Übrigens: Wie kann jemand, der 2009 Witwer wurde nur zwei Jahre später zum Priester geweiht werden ?
Meiner Meinung nach ein bisschen schnell und noch schneller der steile Aufstieg in der Kirche.
Vielleicht allegorisch: Er wurde 2009 Sohn der Witwe, was immer das heissen mag. Dann hätten wir den Anfang datiert.
Unser Herr Jesus Christus hatte keine Beührungsängste mit Menschen unterschiedlicher Anschauung oder Herkunft.

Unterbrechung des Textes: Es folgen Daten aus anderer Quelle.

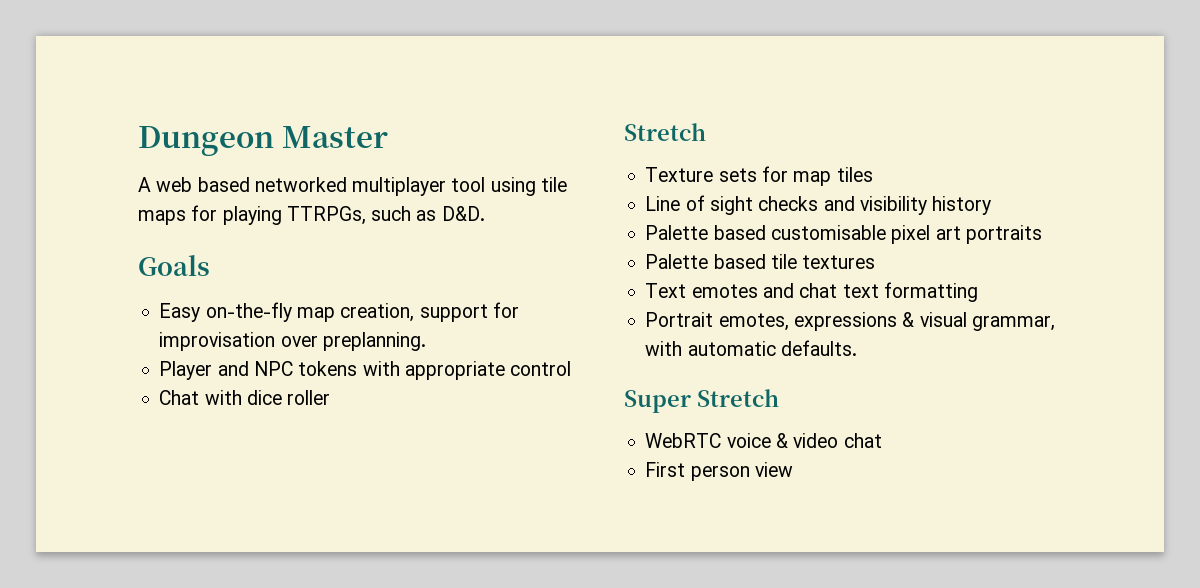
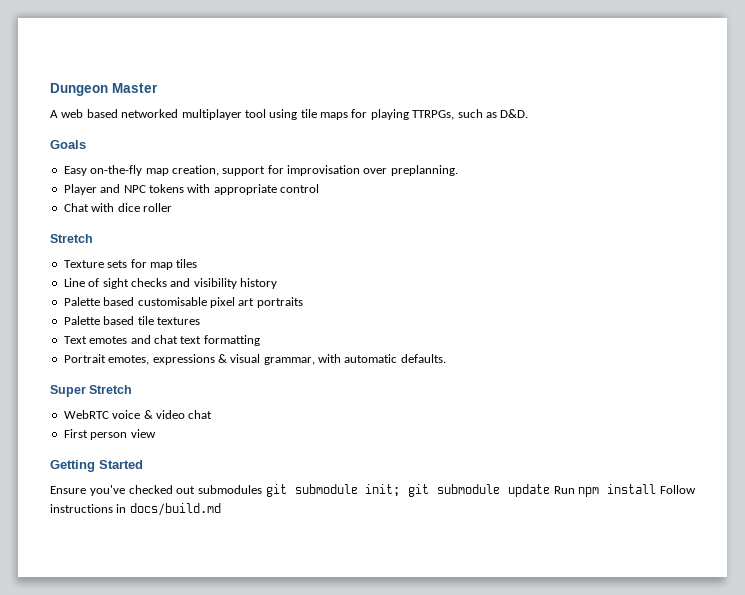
(793, 469) none -> [50,460,143,472] [50,484,696,497] [50,503,221,516] // Getting Started // Ensure you've checked out submodules git submodule init; git submodule update Run npm install Follow instructions in docs/build.md

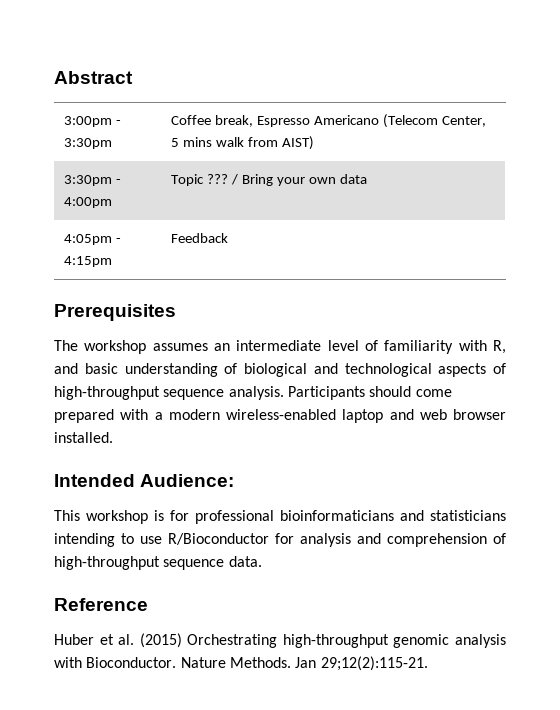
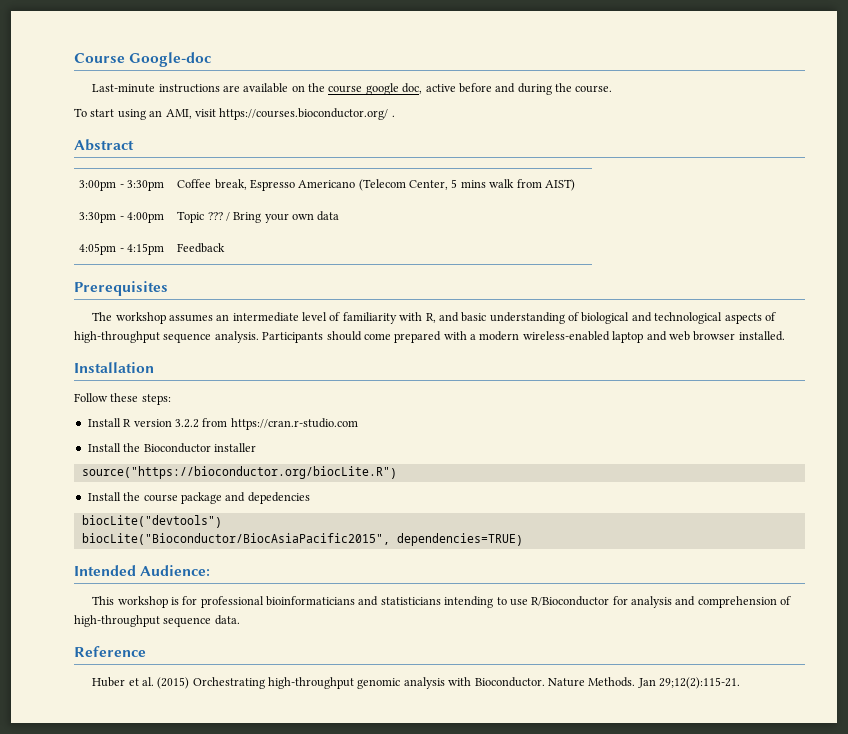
(54, 77) none -> [74,52,212,67] [92,83,613,95] [74,108,395,120] Course Google-doc // Last-minute instructions are available on the course google doc, active before and during the course. // To start using an AMI, visit https://courses.bioconductor.org/ . //
(113, 437) none -> [74,362,154,373] [74,393,171,405] [87,418,358,430] [87,443,256,453] [81,466,397,479] [87,492,310,504] [81,515,222,528] [81,533,523,546] // Installation // Follow these steps: // Install R version 3.2.2 from https://cran.r-studio.com // Install the Bioconductor installer // source("https://bioconductor.org/biocLite.R") // Install the course package and depedencies // biocLite("devtools") // biocLite("Bioconductor/BiocAsiaPacific2015", dependencies=TRUE)

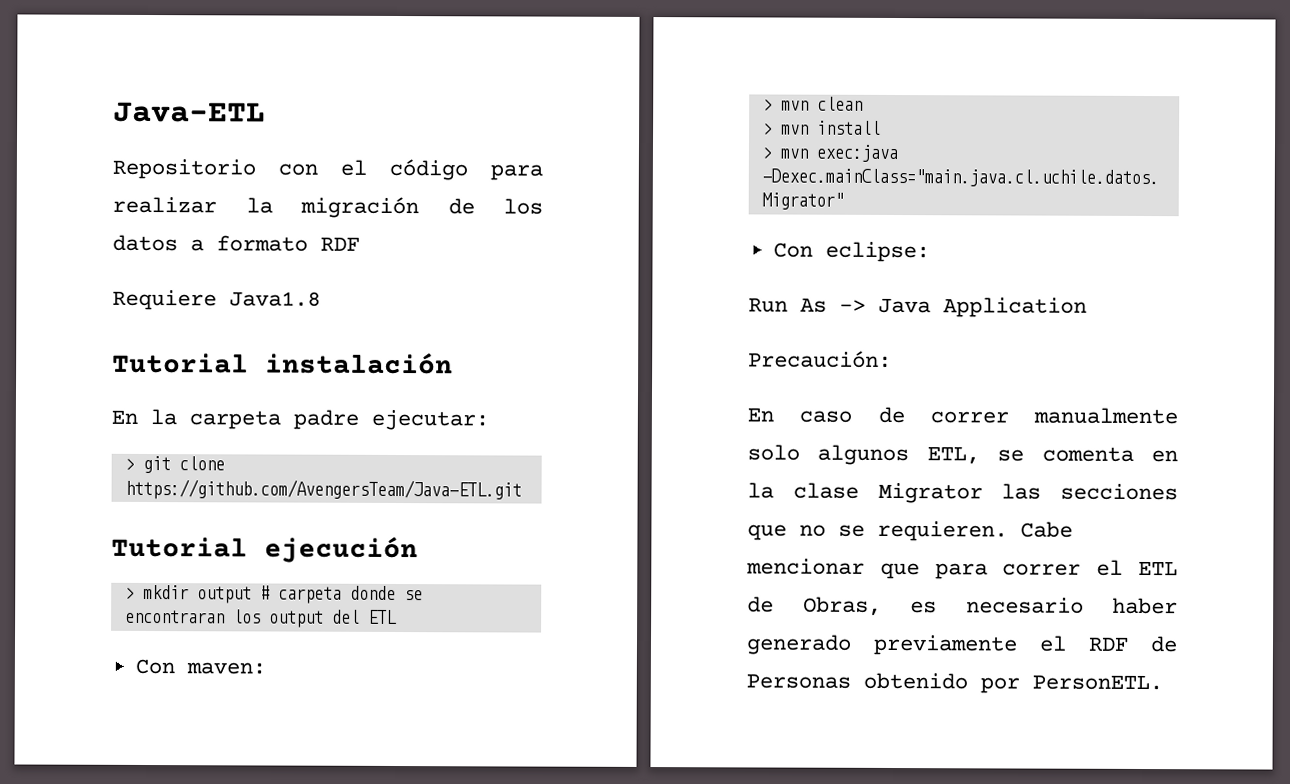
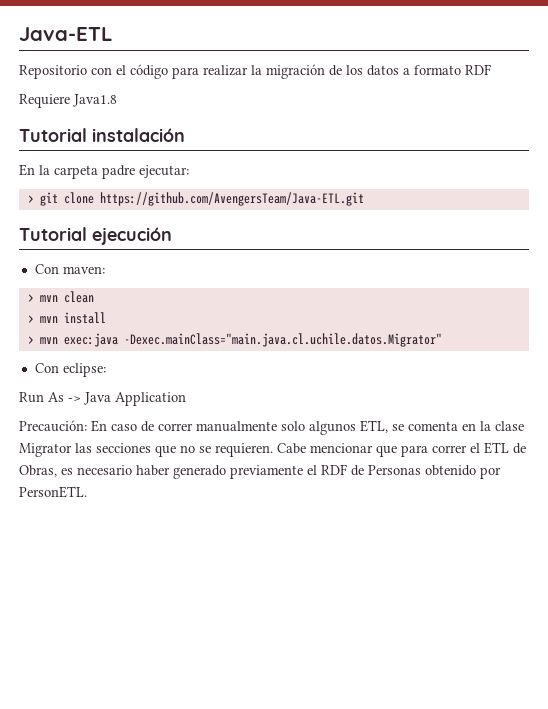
[124,584,423,604] [124,609,397,628] // > mkdir output # carpeta donde se encontraran los output del ETL -> (172, 236) none
(892, 359) // -> (87, 426) none

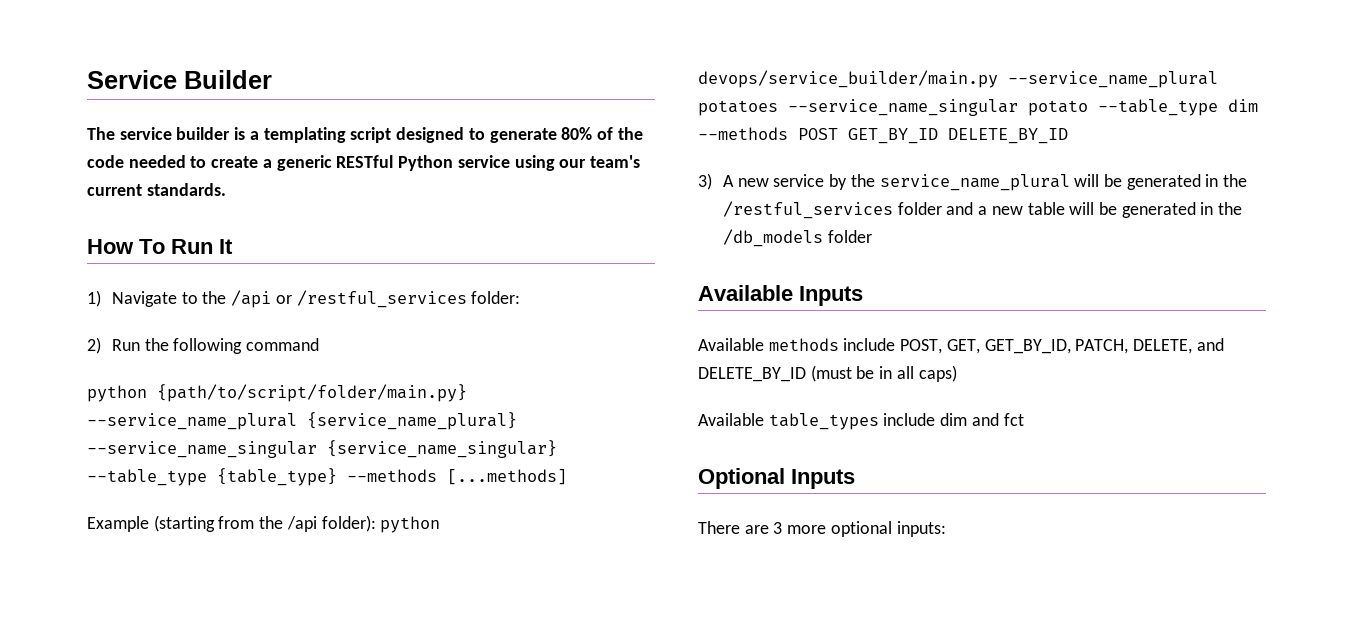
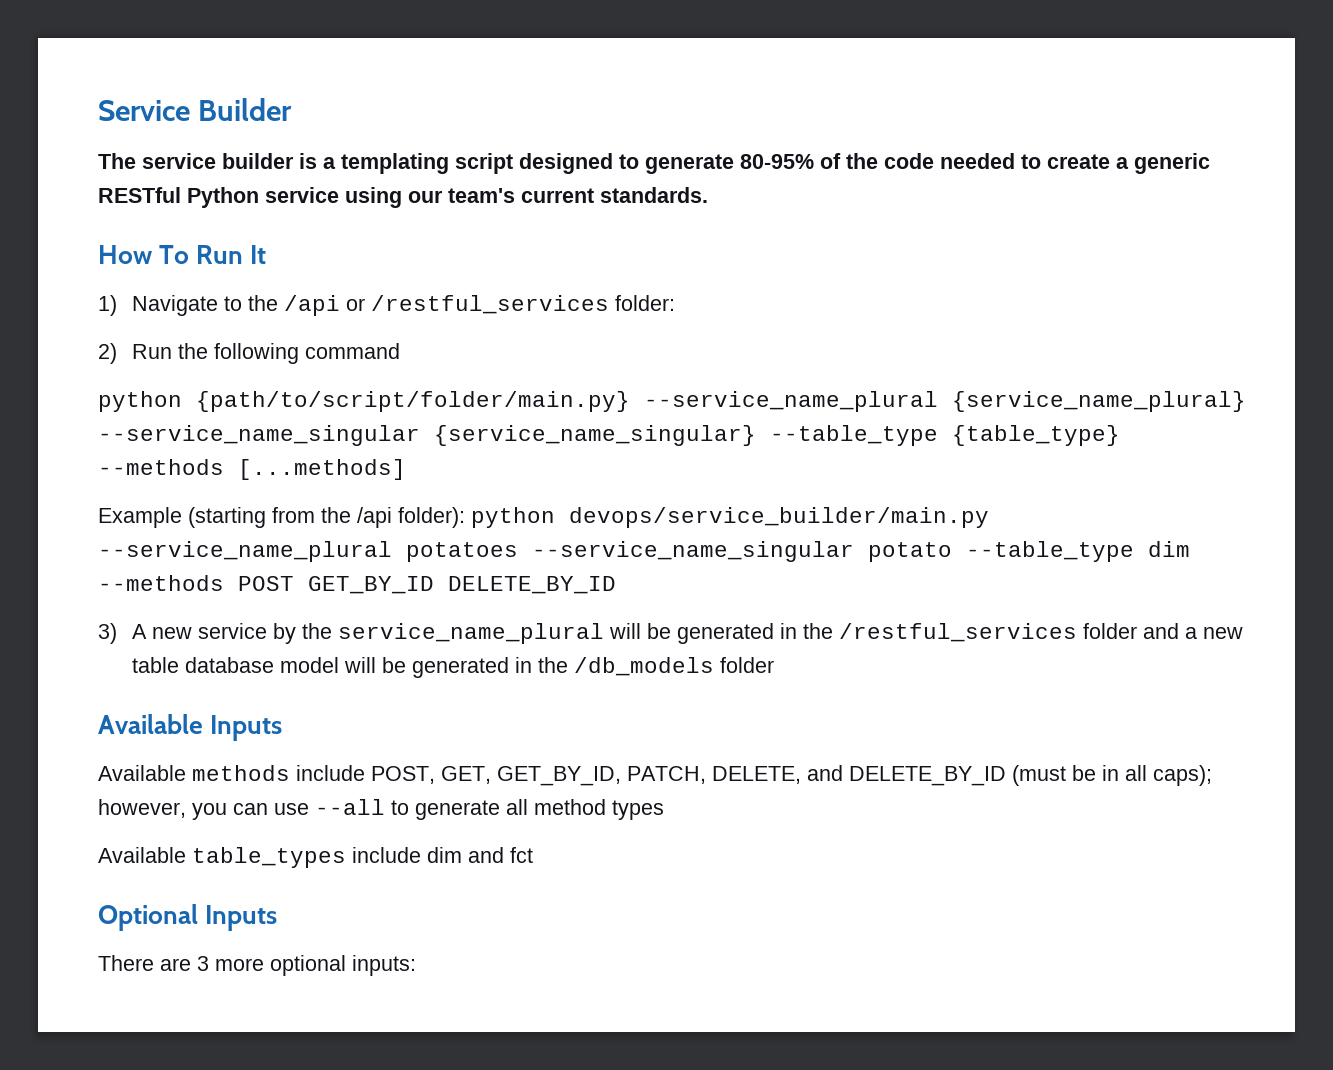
[561,127,593,140] 80% -> [740,154,814,169] 80-95%
(1065, 208) none -> [185,657,340,673] database model
[918,365,957,382] caps) -> [1153,765,1212,786] [98,799,664,820] caps); however, you can use --all to generate all method types

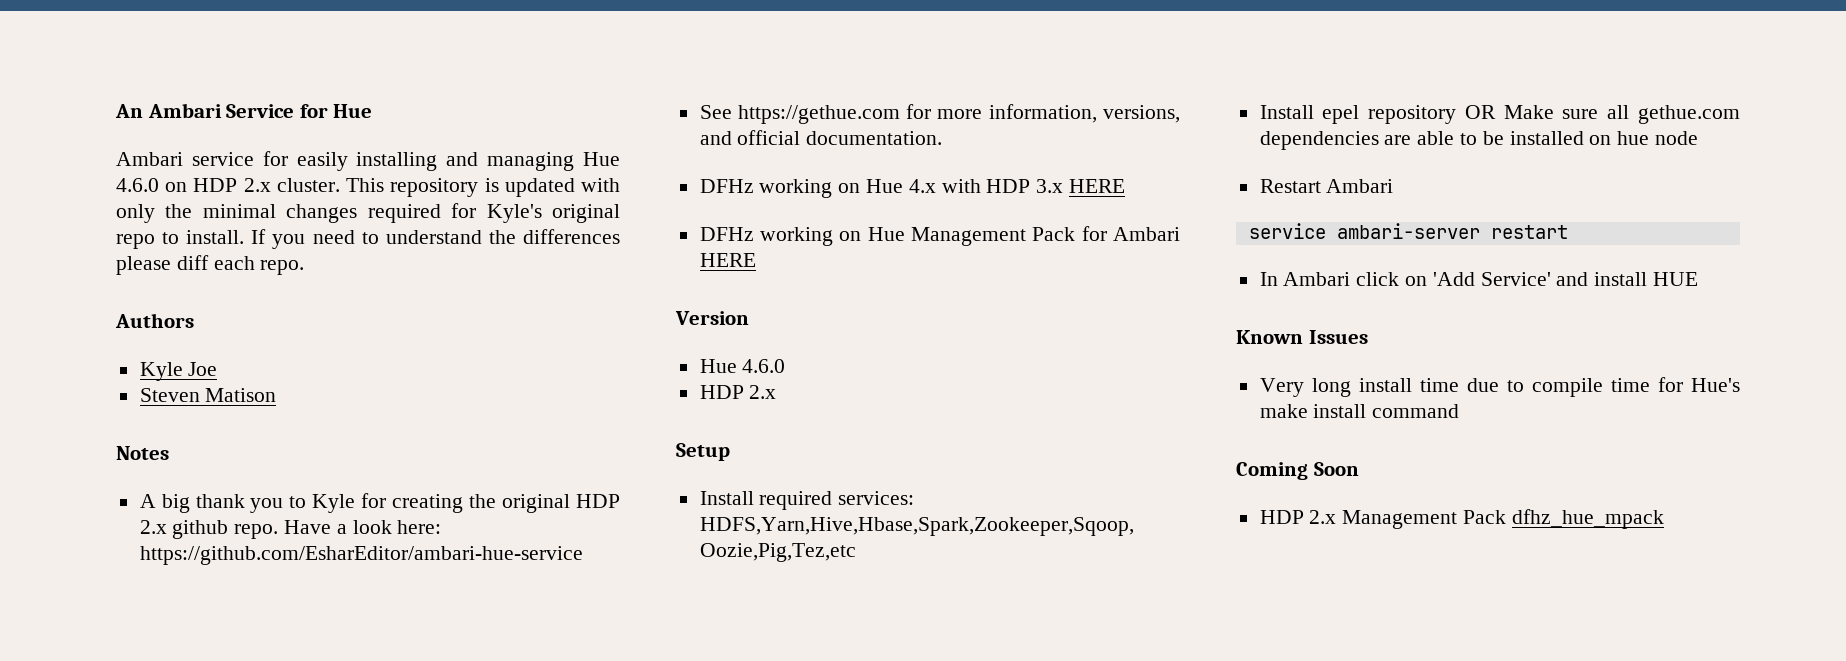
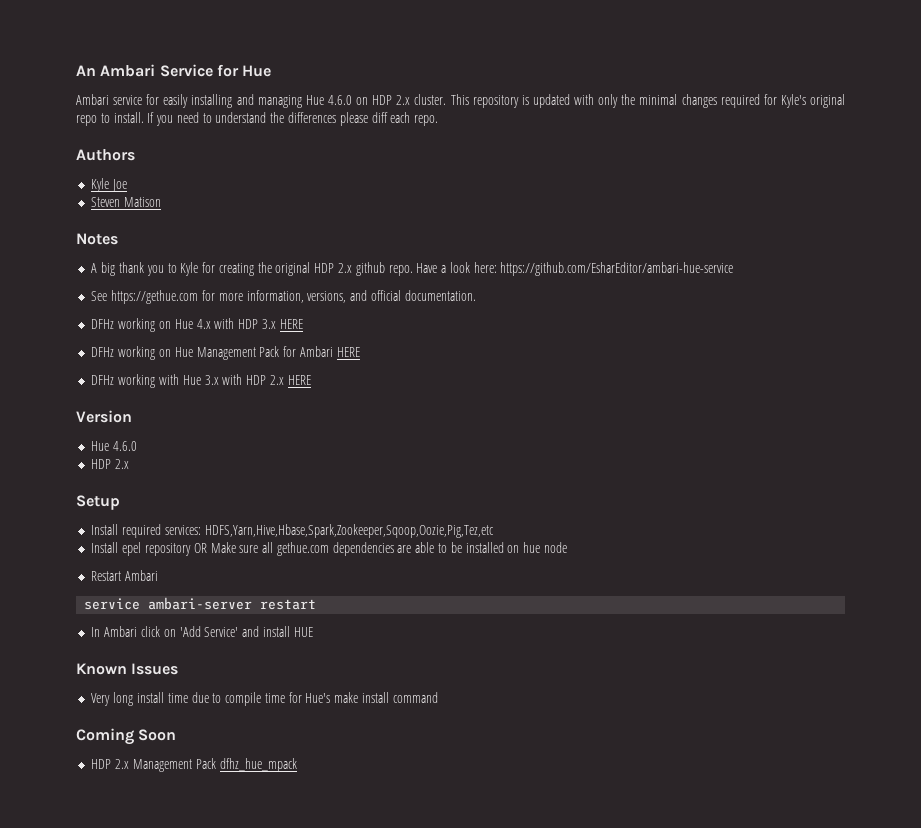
(756, 260) none -> [91,374,311,388] // DFHz working with Hue 3.x with HDP 2.x HERE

Er lehrte uns sogar: „Liebet eure Feinde, tute Gutes denen, die euch hassen.“
Nebenbei: auch Hayden, Mozart und sogar dessen Vorgesetzter in Salzburg, Erzbischof Hieronymus Joseph, waren Freimaurer.
Einige Hinweise: Wer sich der Freimaurerei anschließt, verfällt ohne weiteres der Exkommunikation. (can. 2335) Dabei reicht es, daß man sich als Mitglied eintragen läßt, d.h. auch ohne Aufnahmeritus gilt die Exkommunikation. Das gilt auch für ähnliche Vereinigungen.
Freimaurer und ähnliche Vereine bekämpfen bzw. agitieren gegen die Kirche, indem sie die kirchliche Autorität, ihre Gewalten, ihre Rechte, ihre Privilegien usw. in Frage stellen.
Das Mozart Freimaurer war ist allgemein bekannt, ob es die anderen waren ist möglich, ist aber unwesentlich. Wesentlich ist, daß die Freimaurer sich die Strafe der Exkommunikation zugezogen haben.
Damit wird dann hier im Forum die Diskussion beendet! Es ist ein katholisches Forum und dient der Kirche und der christlichen Kultur, aber nicht der Freimaurerei!
Schlussmahnung aus 1. Brief des Johannes 5,13–21
Die Bibel sagt klar dass ein Mensch nicht zwei Herren dienen kann.Wer Jesus Christus nachfolgt kann niemals Freimaurer sein.